Records from a dataset:

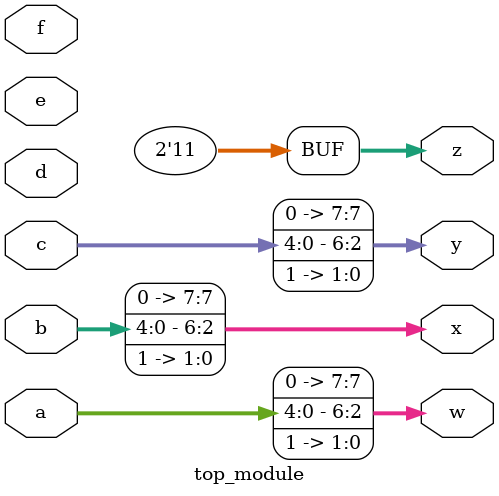
<source format=sv>
module top_module (
	input [4:0] a,
	input [4:0] b,
	input [4:0] c,
	input [4:0] d,
	input [4:0] e,
	input [4:0] f,
	output [7:0] w,
	output [7:0] x,
	output [7:0] y,
	output [7:8] z
);

	assign w = {a, 2'b11};
	assign x = {b, 2'b11};
	assign y = {c, 2'b11};
	assign z = {d, 2'b11};

endmodule

</source>
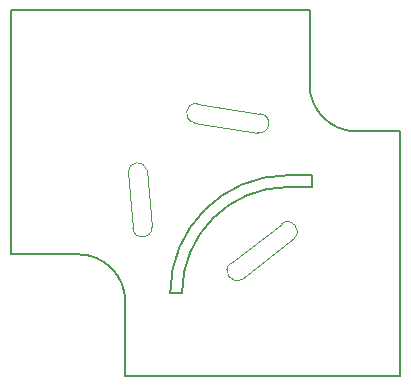
<source format=gbr>
G04 #@! TF.FileFunction,Profile,NP*
%FSLAX46Y46*%
G04 Gerber Fmt 4.6, Leading zero omitted, Abs format (unit mm)*
G04 Created by KiCad (PCBNEW 4.0.7) date 10/05/18 10:38:53*
%MOMM*%
%LPD*%
G01*
G04 APERTURE LIST*
%ADD10C,0.100000*%
%ADD11C,0.150000*%
G04 APERTURE END LIST*
D10*
X129600000Y-117800000D02*
X134000000Y-114350000D01*
X134004135Y-114354512D02*
G75*
G03X132950000Y-113100000I-554135J604512D01*
G01*
X128642620Y-116440405D02*
X132950000Y-113100000D01*
X128642620Y-116440405D02*
G75*
G03X129600000Y-117800000I507380J-659595D01*
G01*
X130908677Y-105407543D02*
G75*
G03X131152655Y-103800000I141323J800837D01*
G01*
X121950000Y-113400000D02*
X121525000Y-108550000D01*
X119950000Y-108750000D02*
X120350000Y-113500000D01*
X121524622Y-108550098D02*
G75*
G03X119950000Y-108750000I-774622J-199902D01*
G01*
X120350992Y-113513920D02*
G75*
G03X121950000Y-113400000I799008J63920D01*
G01*
X125550000Y-104550000D02*
X130900000Y-105400000D01*
X125800000Y-102950000D02*
X131150000Y-103800000D01*
X125815108Y-102944239D02*
G75*
G03X125550000Y-104550000I-115108J-805761D01*
G01*
D11*
X135500000Y-110000000D02*
X133500000Y-110000000D01*
X135500000Y-109000000D02*
X135500000Y-110000000D01*
X133500000Y-109000000D02*
X135500000Y-109000000D01*
X123500000Y-119000000D02*
X124500000Y-119000000D01*
X133500000Y-109000000D02*
G75*
G03X123500000Y-119000000I0J-10000000D01*
G01*
X133500000Y-110000000D02*
G75*
G03X124500000Y-119000000I0J-9000000D01*
G01*
X139300000Y-105300000D02*
X143000000Y-105300000D01*
X135300000Y-101300000D02*
X135300000Y-95000000D01*
X115700000Y-115700000D02*
X110000000Y-115700000D01*
X119700000Y-119700000D02*
X119700000Y-126000000D01*
X119700000Y-119700000D02*
G75*
G03X115700000Y-115700000I-4000000J0D01*
G01*
X135300000Y-101300000D02*
G75*
G03X139300000Y-105300000I4000000J0D01*
G01*
X143000000Y-126000000D02*
X119700000Y-126000000D01*
X143000000Y-105300000D02*
X143000000Y-126000000D01*
X110000000Y-95000000D02*
X135300000Y-95000000D01*
X110000000Y-115700000D02*
X110000000Y-95000000D01*
M02*

</source>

WHAT TO WORK ON — Working through the records above, copy each line in which "format" is found.

ANSWER SECTION —
<source format=sv>
<source format=gbr>
G04 Gerber Fmt 4.6, Leading zero omitted, Abs format (unit mm)*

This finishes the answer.